## Task requirements
Below are the records; copy out every line that holds the word "width".

====== Dataset content ======

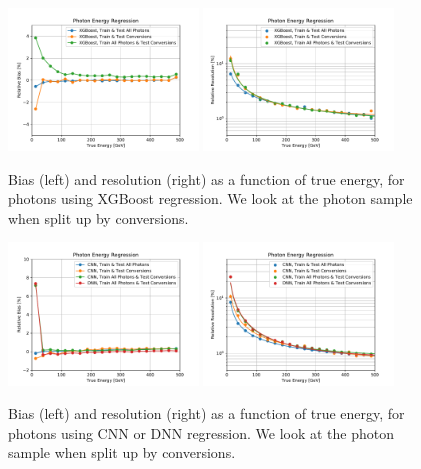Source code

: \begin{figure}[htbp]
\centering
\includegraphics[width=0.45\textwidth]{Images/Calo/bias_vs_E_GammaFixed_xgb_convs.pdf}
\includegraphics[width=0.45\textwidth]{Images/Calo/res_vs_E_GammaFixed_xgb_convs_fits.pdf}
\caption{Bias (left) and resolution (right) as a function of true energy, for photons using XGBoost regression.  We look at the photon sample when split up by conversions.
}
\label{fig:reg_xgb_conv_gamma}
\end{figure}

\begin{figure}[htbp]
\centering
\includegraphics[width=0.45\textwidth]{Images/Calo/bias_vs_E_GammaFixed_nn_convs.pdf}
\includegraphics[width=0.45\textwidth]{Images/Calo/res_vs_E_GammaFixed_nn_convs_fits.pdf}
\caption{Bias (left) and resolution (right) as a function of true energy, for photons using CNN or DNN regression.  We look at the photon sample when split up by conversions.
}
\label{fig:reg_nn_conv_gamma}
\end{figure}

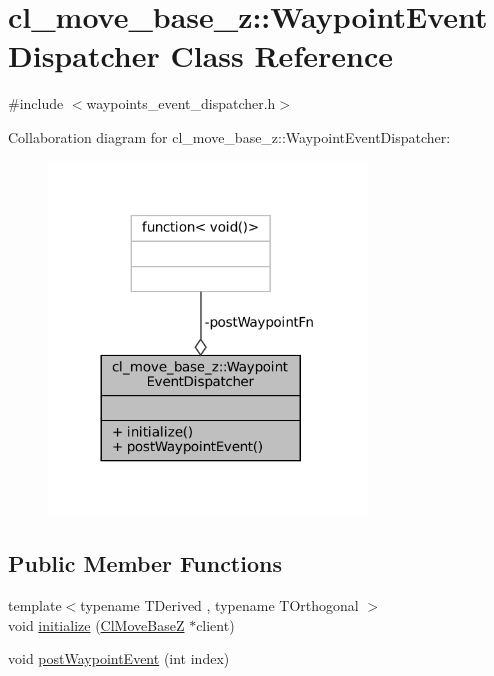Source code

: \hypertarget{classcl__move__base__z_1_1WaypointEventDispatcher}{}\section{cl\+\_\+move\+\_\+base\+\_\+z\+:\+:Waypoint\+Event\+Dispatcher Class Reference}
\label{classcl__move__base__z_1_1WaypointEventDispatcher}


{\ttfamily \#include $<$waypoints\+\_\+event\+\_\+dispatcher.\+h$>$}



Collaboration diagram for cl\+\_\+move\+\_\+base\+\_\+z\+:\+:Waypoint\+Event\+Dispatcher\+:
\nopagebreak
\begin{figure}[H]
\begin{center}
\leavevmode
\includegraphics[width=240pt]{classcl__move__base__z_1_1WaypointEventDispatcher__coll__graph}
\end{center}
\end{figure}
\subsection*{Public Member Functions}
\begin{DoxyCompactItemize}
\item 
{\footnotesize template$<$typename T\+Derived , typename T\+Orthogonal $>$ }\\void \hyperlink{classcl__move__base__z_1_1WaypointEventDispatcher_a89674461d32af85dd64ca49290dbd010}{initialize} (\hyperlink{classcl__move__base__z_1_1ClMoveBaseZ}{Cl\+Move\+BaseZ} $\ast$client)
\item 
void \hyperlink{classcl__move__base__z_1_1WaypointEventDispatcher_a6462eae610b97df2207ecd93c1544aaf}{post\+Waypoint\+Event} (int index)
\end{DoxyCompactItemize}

======

## Solution to this exercise
\includegraphics[width=0.45\textwidth]{Images/Calo/bias_vs_E_GammaFixed_xgb_convs.pdf}
\includegraphics[width=0.45\textwidth]{Images/Calo/res_vs_E_GammaFixed_xgb_convs_fits.pdf}
\includegraphics[width=0.45\textwidth]{Images/Calo/bias_vs_E_GammaFixed_nn_convs.pdf}
\includegraphics[width=0.45\textwidth]{Images/Calo/res_vs_E_GammaFixed_nn_convs_fits.pdf}
\includegraphics[width=240pt]{classcl__move__base__z_1_1WaypointEventDispatcher__coll__graph}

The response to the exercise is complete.